(Saved data entries)
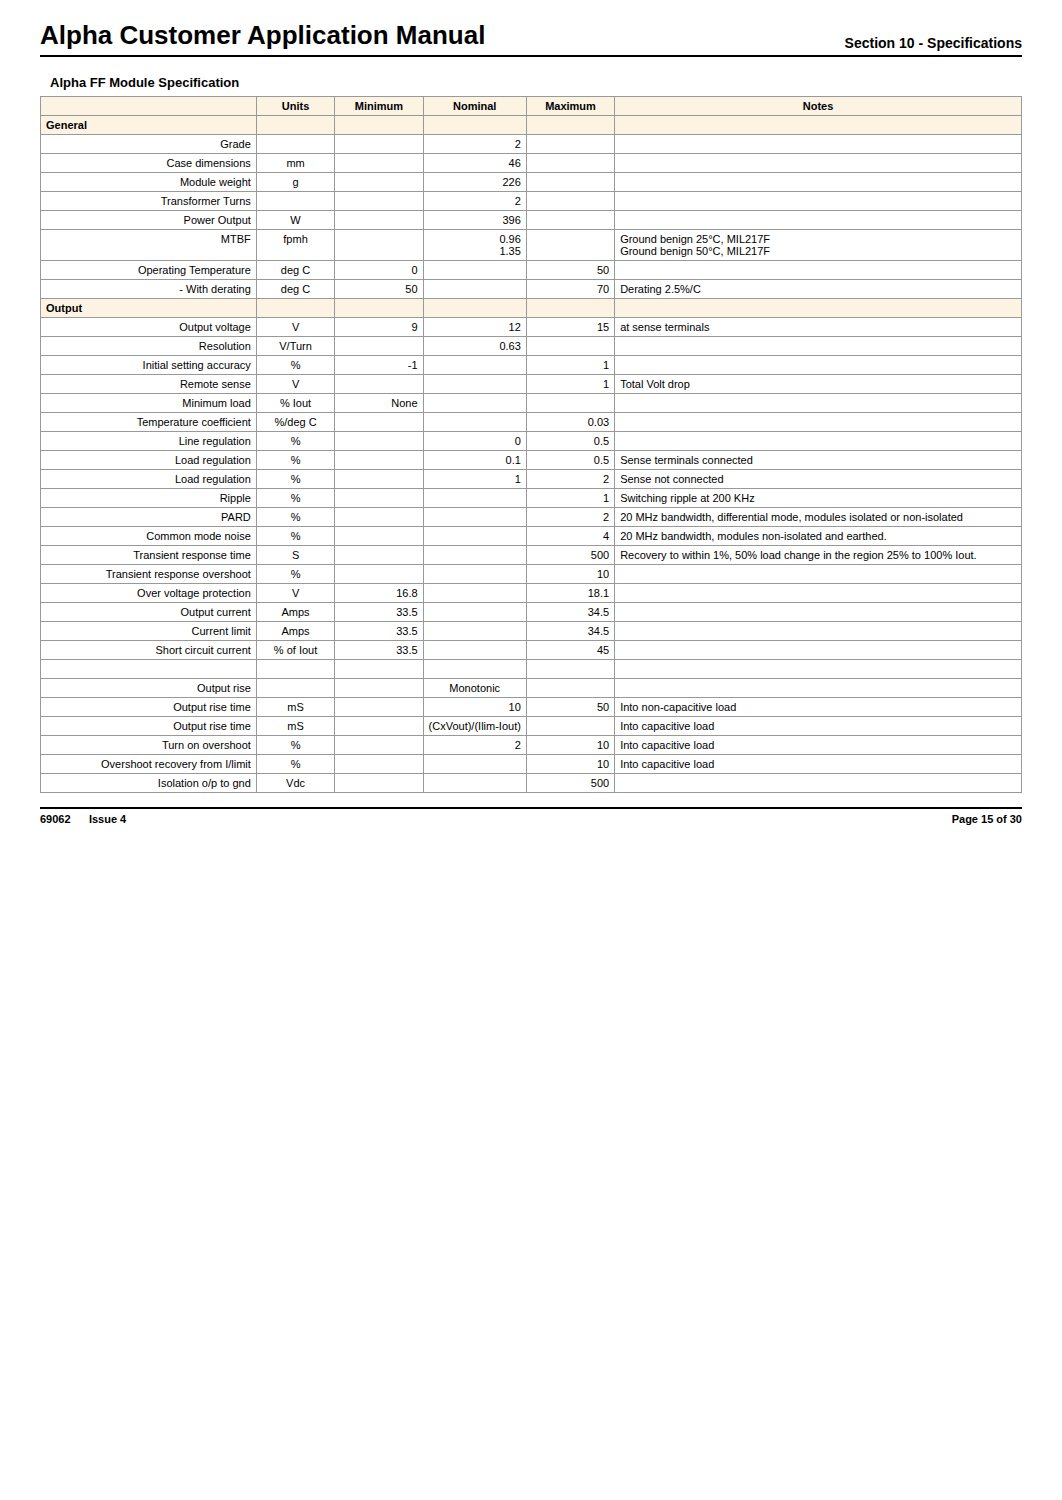Alpha Customer Application Manual
Section 10 - Specifications
Alpha FF Module Specification
| | Units | Minimum | Nominal | Maximum | Notes |
| --- | --- | --- | --- | --- | --- |
| General | | | | | |
| Grade | | | 2 | | |
| Case dimensions | mm | | 46 | | |
| Module weight | g | | 226 | | |
| Transformer Turns | | | 2 | | |
| Power Output | W | | 396 | | |
| MTBF | fpmh | | 0.96 1.35 | | Ground benign 25°C, MIL217F Ground benign 50°C, MIL217F |
| Operating Temperature | deg C | 0 | | 50 | |
| - With derating | deg C | 50 | | 70 | Derating 2.5%/C |
| Output | | | | | |
| Output voltage | V | 9 | 12 | 15 | at sense terminals |
| Resolution | V/Turn | | 0.63 | | |
| Initial setting accuracy | % | -1 | | 1 | |
| Remote sense | V | | | 1 | Total Volt drop |
| Minimum load | % Iout | None | | | |
| Temperature coefficient | %/deg C | | | 0.03 | |
| Line regulation | % | | 0 | 0.5 | |
| Load regulation | % | | 0.1 | 0.5 | Sense terminals connected |
| Load regulation | % | | 1 | 2 | Sense not connected |
| Ripple | % | | | 1 | Switching ripple at 200 KHz |
| PARD | % | | | 2 | 20 MHz bandwidth, differential mode, modules isolated or non-isolated |
| Common mode noise | % | | | 4 | 20 MHz bandwidth, modules non-isolated and earthed. |
| Transient response time | S | | | 500 | Recovery to within 1%, 50% load change in the region 25% to 100% Iout. |
| Transient response overshoot | % | | | 10 | |
| Over voltage protection | V | 16.8 | | 18.1 | |
| Output current | Amps | 33.5 | | 34.5 | |
| Current limit | Amps | 33.5 | | 34.5 | |
| Short circuit current | % of Iout | 33.5 | | 45 | |
| Output rise | | | Monotonic | | |
| Output rise time | mS | | 10 | 50 | Into non-capacitive load |
| Output rise time | mS | | (CxVout)/(Ilim-Iout) | | Into capacitive load |
| Turn on overshoot | % | | 2 | 10 | Into capacitive load |
| Overshoot recovery from I/limit | % | | | 10 | Into capacitive load |
| Isolation o/p to gnd | Vdc | | | 500 | |
69062 Issue 4
Page 15 of 30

• [Goal of the exercise]
Lines from the entries that contain the string "mode" are what must be copied.

• [Solution to this exercise]
| PARD | % | | | 2 | 20 MHz bandwidth, differential mode, modules isolated or non-isolated |
| Common mode noise | % | | | 4 | 20 MHz bandwidth, modules non-isolated and earthed. |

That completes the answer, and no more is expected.